Aujourd’hui, la manière dont ils ont réussi à sortir de cette spirale demeure un témoignage de leur résilience. Au milieu des années 2000, le groupe a cherché à se désintoxiquer, entraînant une montée des tensions qui les a presque poussés à la séparation. Néanmoins, cette tension a également servi un but créatif, insufflant à leur cinquième album, « Saturday Night Wrist », sorti en 2006, une qualité brute qu’ils avaient cru perdue. Cet album s’est révélé être un triomphe critique et commercial, constituant un véritable retour pour un groupe qui, un temps, semblait au bord de l’effondrement.
Les Eagles ne pouvaient pas égaler leur plus grand succès
Imaginez devoir suivre un succès aussi colossal que « Hotel California » des Eagles. Ce chef-d’œuvre rock de 1977, issu de l’album du même nom, est rapidement devenu la chanson emblématique du groupe et leur plus grand succès international, remportant un Grammy pour la meilleure chanson rock. Ce morceau est devenu un classique, tandis que son solo de guitare prolongé a été qualifié de meilleur de tous les temps par le magazine Guitarist en 1994.

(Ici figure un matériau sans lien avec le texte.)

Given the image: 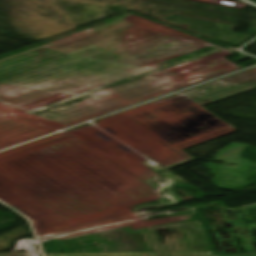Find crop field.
I'll return each instance as SVG.
<instances>
[{
	"mask_svg": "<svg viewBox=\"0 0 256 256\" xmlns=\"http://www.w3.org/2000/svg\"><path fill=\"white\" fill-rule=\"evenodd\" d=\"M170 256H221L212 255V253H191V254H169Z\"/></svg>",
	"mask_w": 256,
	"mask_h": 256,
	"instance_id": "crop-field-2",
	"label": "crop field"
},
{
	"mask_svg": "<svg viewBox=\"0 0 256 256\" xmlns=\"http://www.w3.org/2000/svg\"><path fill=\"white\" fill-rule=\"evenodd\" d=\"M47 256H62L61 254L47 255Z\"/></svg>",
	"mask_w": 256,
	"mask_h": 256,
	"instance_id": "crop-field-4",
	"label": "crop field"
},
{
	"mask_svg": "<svg viewBox=\"0 0 256 256\" xmlns=\"http://www.w3.org/2000/svg\"><path fill=\"white\" fill-rule=\"evenodd\" d=\"M222 256H248V255H222Z\"/></svg>",
	"mask_w": 256,
	"mask_h": 256,
	"instance_id": "crop-field-3",
	"label": "crop field"
},
{
	"mask_svg": "<svg viewBox=\"0 0 256 256\" xmlns=\"http://www.w3.org/2000/svg\"><path fill=\"white\" fill-rule=\"evenodd\" d=\"M63 256H156L155 253L62 254Z\"/></svg>",
	"mask_w": 256,
	"mask_h": 256,
	"instance_id": "crop-field-1",
	"label": "crop field"
}]
</instances>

Le groupe, déjà immensément populaire avant la sortie du nouvel album, comme en témoigne le succès phénoménal de leur premier album « Greatest Hits » en 1975, a sillonné les routes sans relâche pour promouvoir leur nouveau matériel. Cependant, selon Ultimate Classic Rock, les tensions se sont accumulées entre les membres, les frustrant et les éloignant les uns des autres. Lorsqu’il a enfin été temps d’enregistrer un nouvel album, Glenn Frey, membre fondateur, a déclaré à The Independent : « Nous ne faisions plus confiance à l’intuition des autres, ce qui a entraîné d’importants désaccords. De plus, Don Henley et moi avions développé des problèmes de drogue, ce qui n’a pas aidé. Aller en studio était comme aller à l’école – je n’avais tout simplement pas envie d’y aller. »
L’album qui en a résulté, « The Long Run » (1977), a été un échec critique et commercial et marquerait la dernière sortie du groupe pendant 28 ans.